Mage Pro provides built-in support for running PySpark code inside your pipelines. You can run distributed Spark jobs directly within a Mage Pro batch pipeline, with automatic resource management, cloud integration, and observability.

Use PySpark in Mage to transform large datasets, connect to cloud object storage like GCS or S3, and integrate with modern data lake formats like Apache Iceberg.

How to Use PySpark in Mage Pro

Follow these steps to run PySpark code in Mage Pro:

  1. Create a batch pipeline in the Mage UI.
  2. Add a block of type: Data Loader, Transformer, Data Exporter, or Custom.
  3. In your block, write PySpark code using the provided SparkSession.
  4. Install or mount any required Spark JARs, such as those for Iceberg or cloud storage access.

Example Pipeline

Create a standard batch pipeline and configure the following settings in the pipeline’s metadata.yaml file to ensure PySpark works properly:

cache_block_output_in_memory: true
run_pipeline_in_one_process: true

These settings ensure data is passed in-memory between PySpark blocks and the pipeline runs in a single JVM process for Spark compatibility.

Data Loader Block (PySpark)

if 'data_loader' not in globals():
    from mage_ai.data_preparation.decorators import data_loader
if 'test' not in globals():
    from mage_ai.data_preparation.decorators import test
from pyspark.sql import Row, SparkSession

@data_loader
def load_data(*args, **kwargs):
    spark = SparkSession.builder.getOrCreate()
    data = [
        Row(id=1, name="Alice", age=29, salary=50000),
        Row(id=2, name="Bob", age=35, salary=60000),
        Row(id=3, name="Charlie", age=40, salary=70000),
        Row(id=4, name="David", age=45, salary=None)  # Null value example
    ]

    df = spark.createDataFrame(data)
    df.show()
    return df

Data Exporter Block

if 'data_exporter' not in globals():
    from mage_ai.data_preparation.decorators import data_exporter

@data_exporter
def export_data(df, *args, **kwargs):
    df.write.csv("spark_output", header=True, mode="overwrite")

This example pipeline loads structured data into a Spark DataFrame and writes it to disk in CSV format.
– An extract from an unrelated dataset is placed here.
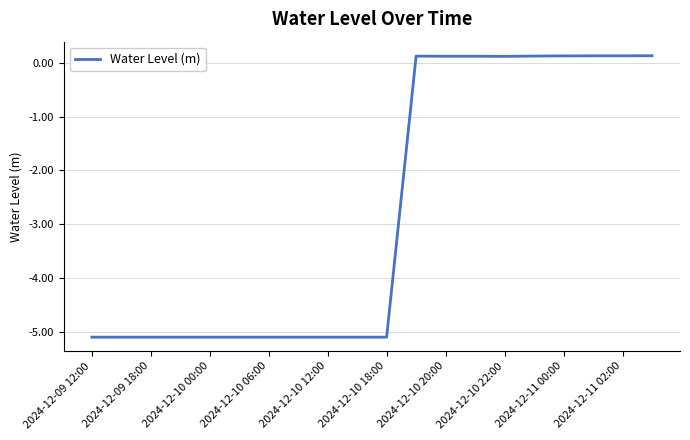

What is the difference between the maximum and minimum values?

5.2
Benefits of Running PySpark in Mage Pro

Mage Pro handles all the infrastructure so you can focus on your PySpark code:

  • ⚙️ Distributed execution with automatic pod scheduling and resource allocation
  • ☁️ Seamless cloud integration with GCS, S3, and service account/IAM-based authentication
  • 🧩 Support for Spark JARs and connectors like Apache Iceberg, GCS connectors, Delta Lake, and more
  • 📈 Built-in observability, with access to logs, resource usage, and block-level monitoring in the Mage UI

Notes

  • You can customize the SparkSession in any block using .builder.config(...) to tune performance or integrate external tools.
  • Cloud storage credentials (e.g., a GCP service account key or AWS credentials) must be mounted and accessible inside the Mage Pro cluster.
  • For advanced use cases (e.g., Apache Iceberg), see the Iceberg + PySpark guide.